I am confused. me and my partner have been doing cleans during our gpp. We are now in the max strength of the spp. Should cleans be dropped in favor of max deads and squats. Or should we continue with the cleans straight through to the conversion/maintenance phase and drop the deads during that phase?
I’d say keep the cleans and keep the squats if already being included (squats that is).
Just by reading your post (i.e., no other details), I would be more inclined to drop the DL, yes and/or do what Pioneer says.
ok… what other details would you like? So far I have been doing cleans, squats and deads 2 times a week and cleans and squats once a week. I have been making some excellent strength gains in the cleans. My squats and deads suffer a little.
I would then perhaps phase out the Deadlift progressively (e.g., to x1/week after your current cycle) and eliminate it or be careful with it during top speed development and/or competition phases, especially if you are able to push it hard. Power Clean (maintain for now) gives you more options later on to control time available and intensity (e.g., high pulls, hang cleans, etc), if needed. Others?
I think it ultimately comes down to how much work you can handle. As you move into SPP the demands of the speed work will cut into your lifting ability. Listen to your body. You don’t necessarily have to drop cleans or deads, but you might reduce their volume and/or frequency, maybe doing them in different workouts.
The weight lifting is just a general supplemental stimulus anyway. Concentrate on managing overall fatigue and recovery and adjust accordingly. Don’t be married to particular lifts if they’re sapping you.
Yea I was thinking that. The cleans usually sap my energy. I think I will start doing my deads and squats on different days. When I do all 3 I am really beat down.
Im only doing deads once a week. I am gonna phase them out real soon. My partner wants to drop cleans during the next max strength phase and concentrate on deads more (deads and squats 3x a week and no cleans at all). Me and him were have a disagreement about it so I made this thread.
If anything I would drop cleans and deadlifts, after my speed workouts I have little energy for cleans.
After my third speed day of the week I usually cant do much in the weight room myself.
It seems like to me that you keep digging yourself into a hole, weather it’s the first or third speed day you shouldn’t be dropping off that much.
Well I also factor in waking up at 5am everymorning for work. The track workouts on the 3rd day are not bad, just tired from the week including work and workouts
I am a bit confused by this:
and this:
which probably means you still want the Cleans in. Anyway, how about keeping the Cleans in, indeed and using the first pull as a Deadlift if/as needed? I agree with RB34, your every day schedule is hard and you shouldn’t be afraid to keep at least the gym work to levels that really benefit you in terms of overall energy management and performance.
From the weights for speed download Charlie goes right into general v specific.If doing cleans then that is the only exercise you do as it recruits 85%of the motor units.If following general then it is suggested to do squats and bench.Deads were the 1st exercise to be dropped.So yes according to the weights download drop the cleans and drop the deads.

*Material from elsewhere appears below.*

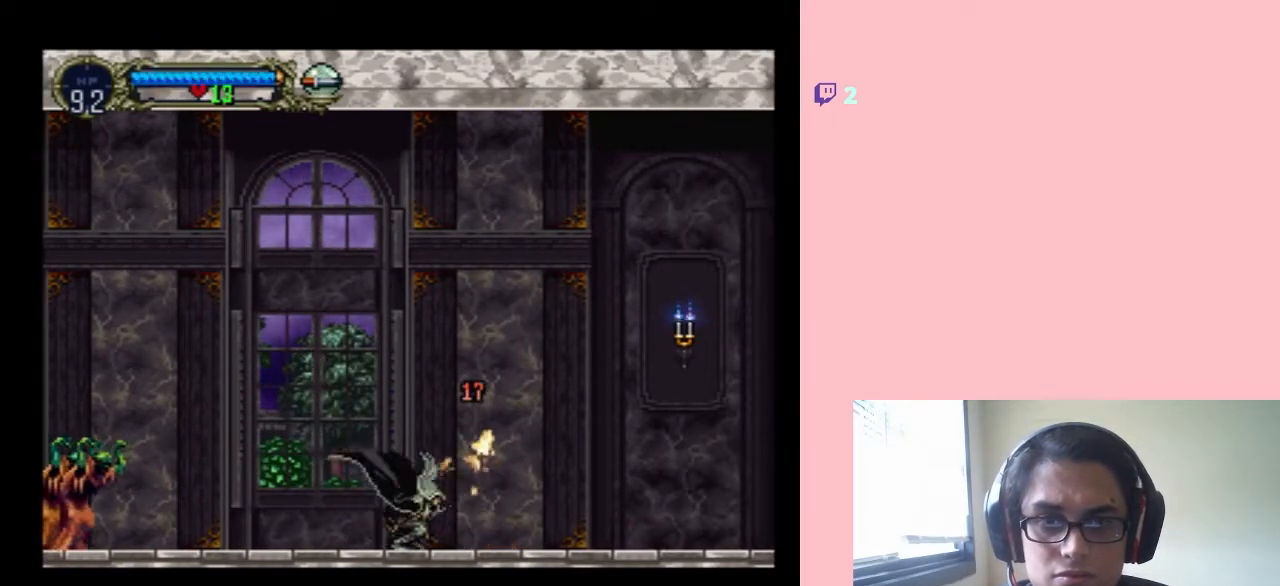
{"buttons": ["DPAD_RIGHT"], "left_stick": "center", "right_stick": "center", "events": [[150, "Y", "up"], [250, "DPAD_DOWN", "up"], [250, "DPAD_RIGHT", "down"]]}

Doing all three lifts in one workout is pretty tough even if you were doing nothing but lifting. I can’t imagine doing them all after speed work on a regular basis.
This a perfect example of why training needs to be individualized. Why do you guys have to perform the same lifting program? Are your track workouts identical too? It’s one thing for your training to have a similar overall structure, but the specific content within that structure should be determined by your individual needs. If your workout content is based on consensus with your training partner that means neither of you is meeting your individual requirements.
Have you considered shifting some of the non-track work from the other days to the third day so that the work is spread more evenly over the week? That way the first two high intensity days won’t sap you as much.
Yea we do the same track workout but we have been on different weight programs. We go through the same phases (max strength) but we do different lifts, sets rep etc…He wants to almost follow charlies program to the tee but I have told him it is not possible because we are not pampered pro athletes with access to massage chiro and everything else on a daily basis.
The problem is Charlie doesn’t have a specific program to follow to the tee. He has specific principles, but the application of those principles is always adjusted to the circumstances. It sounds more like he’s trying to copy Ben’s program from '86-'88 to the tee without being in the same training circumstances as Ben.
You’re instincts are correct regarding access to recovery resources. You recognize that as the limiting factor, most don’t. Never add something to your training program unless you have also figured out how you are going to recover from it. This is much easier said than done.